#### ZIEL 1:
Schreib bitte aus dem Text zur GMA den Abschnitt wortgetreu ab, der mit "Fraunhofer IMTE versteht" beginnt und bis einschließlich "gezielte Zusammenarbeit erfolgen." reicht.
#### ZIEL 2:
Aktualisiere die Zeilen der Quelldaten von ihrem Anfang bis einschließlich der Zeile mit "19: (338, 874)", indem du dort "images" durch "frames" ersetzt. Gib nur diese Zeilen aus und lass alles andere unverändert.

***** LESETEXT *****

Wo liegt/lag der Forschungsschwerpunkt der GMA?

Antwort

Die GMA wurde im Jahr 2004 gegründet und die fachliche Ausrichtung ist seit 2007 eng mit der Professur für Marine Aquakultur am Institut für Tierzucht und Tierhaltung, der Agrar- und Ernährungswissenschaftlichen Fakultät der Christian-Albrechts-Universität zu Kiel, gekoppelt, die zeitgleich die wissenschaftliche Leitung der GMA innehat. Die bearbeiteten Forschungsvorhaben fokussieren vor allem grundlegende und anwendungsorientierte Fragestellungen zur umweltgerechten Optimierung von Fischhaltungssystemen, zur Fischernährung und -physiologie und zur Einschätzung und Bewertung der Gesundheit und Qualität von Fischen. Aufgrund der hohen Bedeutung der Süßwasseraquakulturproduktion im globalen Kontext stehen zunehmend auch Süßwasserspezies im Forschungsfokus der GMA. Seit dem 01.01.2022 ist die GMA in die Fraunhofer-Einrichtung für Individualisierte und Zellbasierte Medizintechnik IMTE integriert und erweitert nun dort das Forschungsportfolio.

Frage

Wie wird die GMA künftig die Forschung am IMTE konkret unterstützen? Und welche Vorteile bietet die Integration der GMA?

Antwort

Fraunhofer IMTE versteht sich als Forschungseinrichtung für intelligente Systeme und Verfahren für die Gesundheitswirtschaft und Bioökonomie. Aquatische Technologien sind dabei zentrale Bausteine einer gesunden Ernährung und nachhaltigen Wertschöpfung. Die inter- und transdisziplinäre Verschneidung der beiderseitigen Expertisen führt zu neuen Innovationen und einzigartigen Kooperationspotenzialen. Es soll dabei insbesondere in den Arbeitsbereichen Innovationen in der Fischernährung, umweltgerechte Fischhaltungssysteme, Qualität und Gesundheit von Fischen, aber auch in der Lebensmitteltechnologie und Zelltechnik sowie in den Cross-Innovation-Bereichen der intelligenten Instrumentierung mit den Arbeitsbereichen der Bildgebung, additiven Fertigung, künstlichen Intelligenz sowie der Modellierung und Simulation eine gezielte Zusammenarbeit erfolgen.

Frage

Welche Impulse für die Weiterentwicklung der Aquakulturforschung erhoffen Sie sich durch die Integration in das Fraunhofer IMTE?

Antwort

Die Aquakulturforschung in Deutschland ist durch eine starke Zersplitterung der Forschungslandschaft mit weiterhin vergleichsweise geringen Forschungskapazitäten charakterisiert. Diese Rahmenbedingungen erschweren die fokussierte Sektorentwicklung in Deutschland grundlegend. Es gibt an verschiedenen Standorten zwar bemerkenswerte Kompetenzen, allerdings immer nur zu jeweils einzelnen Fachgebieten oder mit stark lokalem Fokus. Somit geraten bestimmte Aspekte, die für das Verständnis der gesamten Prozesskette wichtig sind, leicht aus dem Fokus. Durch die Zusammenführung der GMA mit Fraunhofer IMTE können die verschiedenen Expertisen zusammengeführt werden, um neue systemisch orientierte Lösungen zu erarbeiten. Diese Bündelung von Kapazitäten ist ein Alleinstellungsmerkmal der Fraunhofer IMTE und sollte Leuchtturmcharakter für den gesamten Aquakulturforschungssektor haben.

***** ANGEZEIGTE EINTRÄGE *****

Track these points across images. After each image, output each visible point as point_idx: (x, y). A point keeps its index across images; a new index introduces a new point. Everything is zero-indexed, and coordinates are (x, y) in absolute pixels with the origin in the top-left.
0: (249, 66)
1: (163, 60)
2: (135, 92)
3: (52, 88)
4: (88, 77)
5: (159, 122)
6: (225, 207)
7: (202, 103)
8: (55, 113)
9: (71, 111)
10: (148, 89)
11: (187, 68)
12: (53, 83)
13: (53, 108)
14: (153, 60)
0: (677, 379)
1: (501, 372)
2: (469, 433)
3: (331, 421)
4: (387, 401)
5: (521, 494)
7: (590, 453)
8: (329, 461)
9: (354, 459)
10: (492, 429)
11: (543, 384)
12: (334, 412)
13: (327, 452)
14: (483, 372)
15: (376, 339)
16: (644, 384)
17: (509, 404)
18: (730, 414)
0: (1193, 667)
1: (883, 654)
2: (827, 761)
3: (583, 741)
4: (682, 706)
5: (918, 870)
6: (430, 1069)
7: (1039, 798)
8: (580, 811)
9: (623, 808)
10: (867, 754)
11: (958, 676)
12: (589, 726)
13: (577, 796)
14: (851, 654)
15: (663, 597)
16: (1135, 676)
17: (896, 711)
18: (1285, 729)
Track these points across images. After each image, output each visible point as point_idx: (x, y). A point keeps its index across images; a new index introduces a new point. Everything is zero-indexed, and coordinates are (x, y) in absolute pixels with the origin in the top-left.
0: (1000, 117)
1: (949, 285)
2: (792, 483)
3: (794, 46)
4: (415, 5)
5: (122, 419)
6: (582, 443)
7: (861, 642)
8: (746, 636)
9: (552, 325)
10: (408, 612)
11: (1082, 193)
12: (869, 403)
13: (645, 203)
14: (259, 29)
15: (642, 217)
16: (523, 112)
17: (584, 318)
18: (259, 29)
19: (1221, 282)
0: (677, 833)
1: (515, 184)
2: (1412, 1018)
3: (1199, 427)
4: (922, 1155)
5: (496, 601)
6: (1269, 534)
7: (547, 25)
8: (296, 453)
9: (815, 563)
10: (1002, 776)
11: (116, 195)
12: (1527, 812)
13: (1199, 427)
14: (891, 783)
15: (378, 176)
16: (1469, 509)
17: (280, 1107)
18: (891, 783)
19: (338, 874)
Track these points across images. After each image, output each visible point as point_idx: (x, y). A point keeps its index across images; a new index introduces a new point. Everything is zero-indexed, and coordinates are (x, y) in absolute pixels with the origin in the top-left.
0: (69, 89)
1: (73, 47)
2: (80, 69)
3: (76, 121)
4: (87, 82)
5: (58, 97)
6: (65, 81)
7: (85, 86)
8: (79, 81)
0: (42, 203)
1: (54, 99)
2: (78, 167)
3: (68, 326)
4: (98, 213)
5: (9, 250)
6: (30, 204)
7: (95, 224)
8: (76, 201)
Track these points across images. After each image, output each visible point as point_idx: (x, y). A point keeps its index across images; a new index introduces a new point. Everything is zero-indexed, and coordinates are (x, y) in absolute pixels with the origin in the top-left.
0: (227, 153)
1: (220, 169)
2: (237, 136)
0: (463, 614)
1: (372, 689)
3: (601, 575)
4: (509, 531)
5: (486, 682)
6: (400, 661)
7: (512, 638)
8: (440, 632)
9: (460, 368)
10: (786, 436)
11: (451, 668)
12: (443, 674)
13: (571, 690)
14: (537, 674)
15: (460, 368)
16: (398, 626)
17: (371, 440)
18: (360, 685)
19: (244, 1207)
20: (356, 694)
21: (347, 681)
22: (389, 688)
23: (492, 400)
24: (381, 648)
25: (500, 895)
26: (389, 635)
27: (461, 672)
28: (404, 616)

*****

#### VOLLSTÄNDIGE AUSGABE 1:
Fraunhofer IMTE versteht sich als Forschungseinrichtung für intelligente Systeme und Verfahren für die Gesundheitswirtschaft und Bioökonomie. Aquatische Technologien sind dabei zentrale Bausteine einer gesunden Ernährung und nachhaltigen Wertschöpfung. Die inter- und transdisziplinäre Verschneidung der beiderseitigen Expertisen führt zu neuen Innovationen und einzigartigen Kooperationspotenzialen. Es soll dabei insbesondere in den Arbeitsbereichen Innovationen in der Fischernährung, umweltgerechte Fischhaltungssysteme, Qualität und Gesundheit von Fischen, aber auch in der Lebensmitteltechnologie und Zelltechnik sowie in den Cross-Innovation-Bereichen der intelligenten Instrumentierung mit den Arbeitsbereichen der Bildgebung, additiven Fertigung, künstlichen Intelligenz sowie der Modellierung und Simulation eine gezielte Zusammenarbeit erfolgen.

#### VOLLSTÄNDIGE AUSGABE 2:
Track these points across frames. After each image, output each visible point as point_idx: (x, y). A point keeps its index across frames; a new index introduces a new point. Everything is zero-indexed, and coordinates are (x, y) in absolute pixels with the origin in the top-left.
0: (249, 66)
1: (163, 60)
2: (135, 92)
3: (52, 88)
4: (88, 77)
5: (159, 122)
6: (225, 207)
7: (202, 103)
8: (55, 113)
9: (71, 111)
10: (148, 89)
11: (187, 68)
12: (53, 83)
13: (53, 108)
14: (153, 60)
0: (677, 379)
1: (501, 372)
2: (469, 433)
3: (331, 421)
4: (387, 401)
5: (521, 494)
7: (590, 453)
8: (329, 461)
9: (354, 459)
10: (492, 429)
11: (543, 384)
12: (334, 412)
13: (327, 452)
14: (483, 372)
15: (376, 339)
16: (644, 384)
17: (509, 404)
18: (730, 414)
0: (1193, 667)
1: (883, 654)
2: (827, 761)
3: (583, 741)
4: (682, 706)
5: (918, 870)
6: (430, 1069)
7: (1039, 798)
8: (580, 811)
9: (623, 808)
10: (867, 754)
11: (958, 676)
12: (589, 726)
13: (577, 796)
14: (851, 654)
15: (663, 597)
16: (1135, 676)
17: (896, 711)
18: (1285, 729)
Track these points across frames. After each image, output each visible point as point_idx: (x, y). A point keeps its index across frames; a new index introduces a new point. Everything is zero-indexed, and coordinates are (x, y) in absolute pixels with the origin in the top-left.
0: (1000, 117)
1: (949, 285)
2: (792, 483)
3: (794, 46)
4: (415, 5)
5: (122, 419)
6: (582, 443)
7: (861, 642)
8: (746, 636)
9: (552, 325)
10: (408, 612)
11: (1082, 193)
12: (869, 403)
13: (645, 203)
14: (259, 29)
15: (642, 217)
16: (523, 112)
17: (584, 318)
18: (259, 29)
19: (1221, 282)
0: (677, 833)
1: (515, 184)
2: (1412, 1018)
3: (1199, 427)
4: (922, 1155)
5: (496, 601)
6: (1269, 534)
7: (547, 25)
8: (296, 453)
9: (815, 563)
10: (1002, 776)
11: (116, 195)
12: (1527, 812)
13: (1199, 427)
14: (891, 783)
15: (378, 176)
16: (1469, 509)
17: (280, 1107)
18: (891, 783)
19: (338, 874)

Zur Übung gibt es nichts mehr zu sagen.